A systematic review of screening for speech and language in pre-school children in US sought to evaluate the benefits and effectiveness of routine screening in primary care settings.21 Identified risk factors from studies for selective screening programmes consistently included the following -- a family history of speech and language delay, male gender, and perinatal factors (prematurity, low birth weight, sucking habits) Other risk factors included educational levels of parents, childhood illnesses, birth order and family size.

Studies which evaluated screening instruments which took less than 10 minutes to administer had a wide range of sensitivity (17-100%) and specificity (45-100%). Most of the instruments were, however, not designed for screening in primary care settings. There is currently no gold standard screening tool used and evaluated in different populations.

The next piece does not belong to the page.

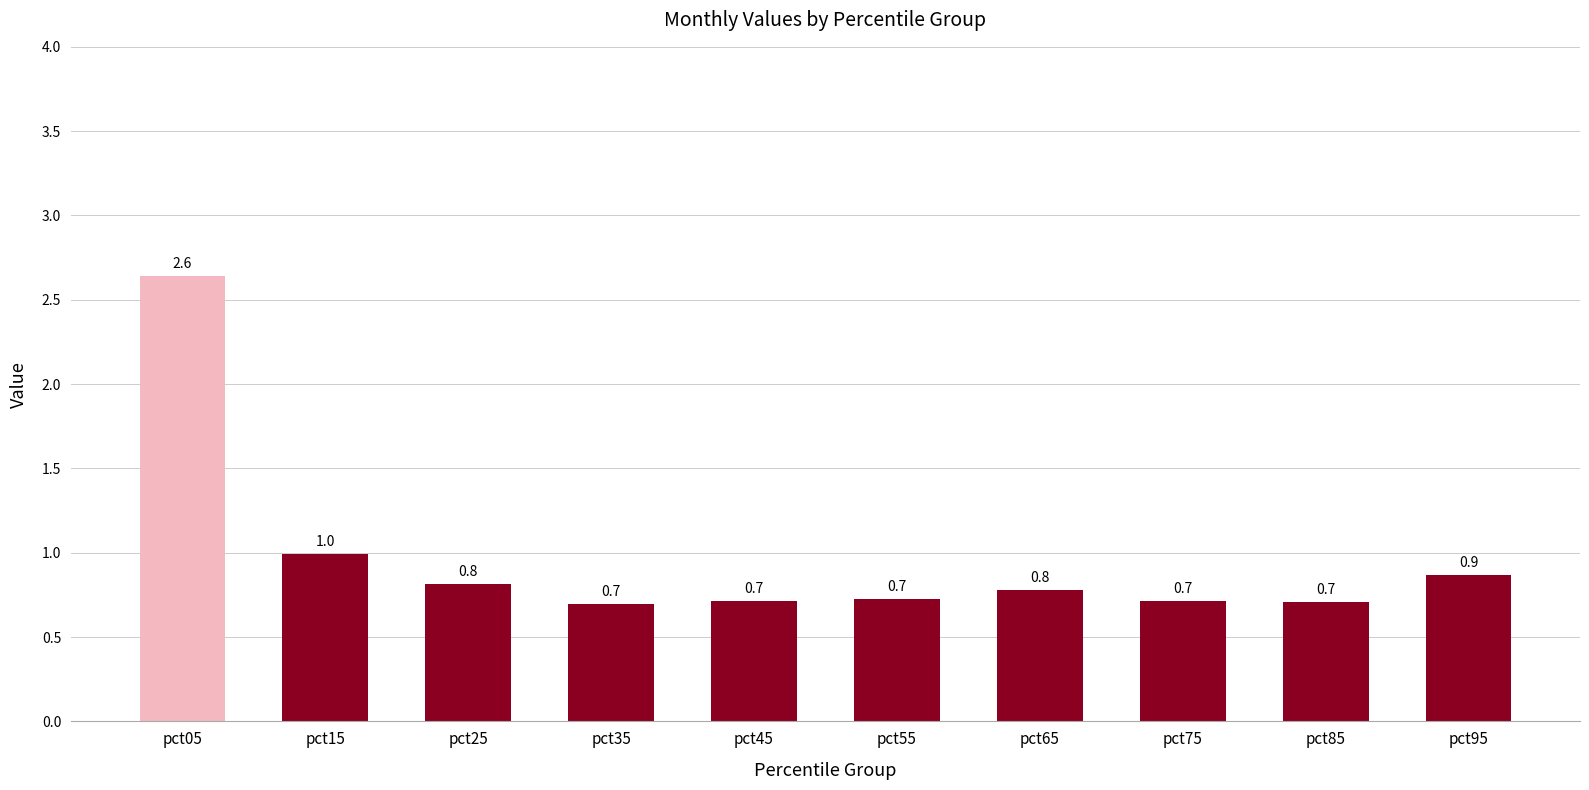

Between pct55 and pct65, which is larger?

pct65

What remains unanswered are the optimal intervals for screening and the adverse effects of screening (eg. anxiety, unnecessary therapy).

In Singapore, there are currently no standardised screening tools used routinely for speech disorders in young children in pre-school settings. Pre-school readiness assessments which include language evaluation items are currently adopted in some schools and centres. It is currently unknown the prevalence of such disorders nationwide and if we are successful in detecting these cases early.

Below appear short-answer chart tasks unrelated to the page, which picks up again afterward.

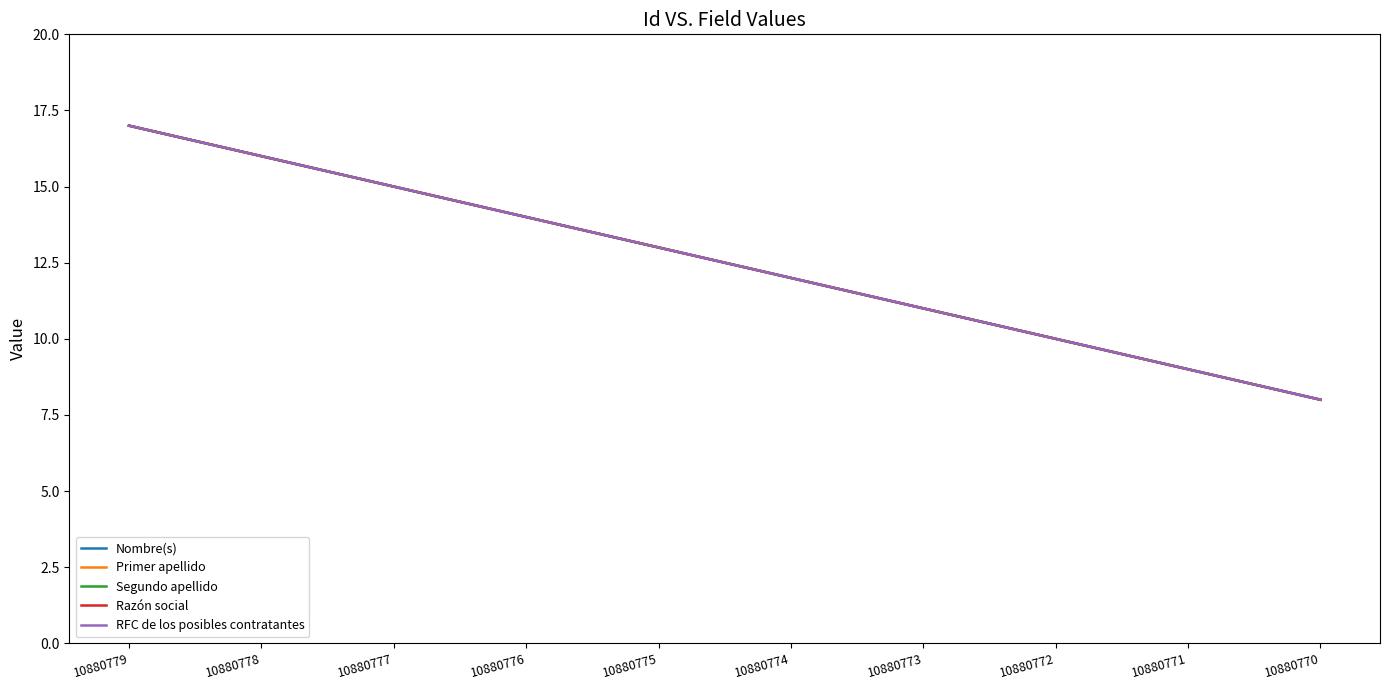

Reading left to right, list all the values displayed in this chart.

Nombre(s): 17	16	15	14	13	12	11	10	9	8
Primer apellido: 17	16	15	14	13	12	11	10	9	8
Segundo apellido: 17	16	15	14	13	12	11	10	9	8
Razón social: 17	16	15	14	13	12	11	10	9	8
RFC de los posibles contratantes: 17	16	15	14	13	12	11	10	9	8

Therapy for speech and language disorders

Therapy for speech and language disorders usually involves a "child-centred, child-initiated and child-directed approach". A language programme is only useful if incorporated into a language-facilitated environment, involving teachers, parents and therapists.

Intervention has been found to be largely effective in many studies. Most studies demonstrated improvements in articulation, phonology, expressive and receptive language, and syntax. Some studies also revealed improvements in social outcomes and self-esteem. In a Cochrane study evaluating language therapy interventions, it was found that language therapy was least effective for receptive deficits. Interventions involving clinician versus trained parents revealed no differences in outcomes. There was apparently no difference between group and individual therapy approaches.22 In terms of economic models, another study supported indirect group therapy as the most cost-effective form of language intervention.23 Interventions however varied widely and may not be generalised for all populations (eg. home based, centre based or school programmes). Characteristics of children who may best benefit from the different approaches needs to be evaluated, and a refined model suitable for curriculum needs to be planned.

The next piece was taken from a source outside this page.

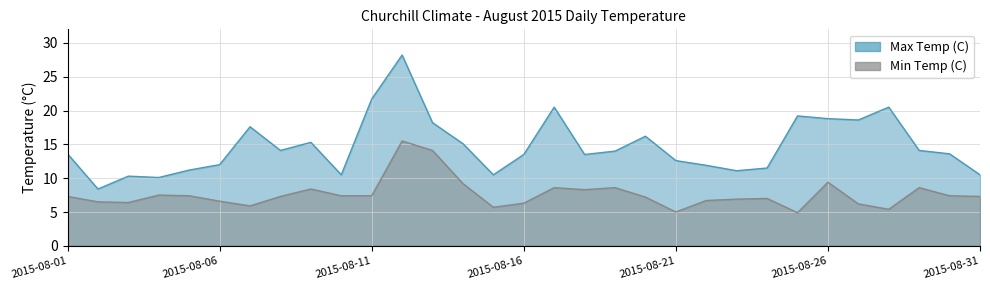

At how many categories does at least one series exceed 14?

14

How parents can help in language development

Parental and caregiver involvement is important in reinforcement of language development in a child. Studies have demonstrated that parental input is positively correlated with rates of language development. The Hanen programme is an example of a parent training programme that develops a child's conversational strategies through maximising language learning opportunities in everyday situations.24 Simple steps to promoting language development in children also include

  • Listening attentively to the child

  • Talking with child and expanding on child's speech topics

  • Being a good model ie. Avoid talking down or using baby talk

  • Talking about what one is doing in everyday situations

  • Encouraging a child to ask questions

  • Reading to the child 25

A child with speech or language difficulties should never be coerced to speak or shamed for not speaking properly.

Conclusions

Speech and language disorders form a significant proportion of cases seen for evaluation and therapy in the tertiary setting. Such cases may represent only a proportion of more significant numbers among school-going children. Screening awareness among parents, teachers and doctors may need to be increased, and cost-effective programmes may need to be refined to suit the educational and therapeutic needs of such children in our population.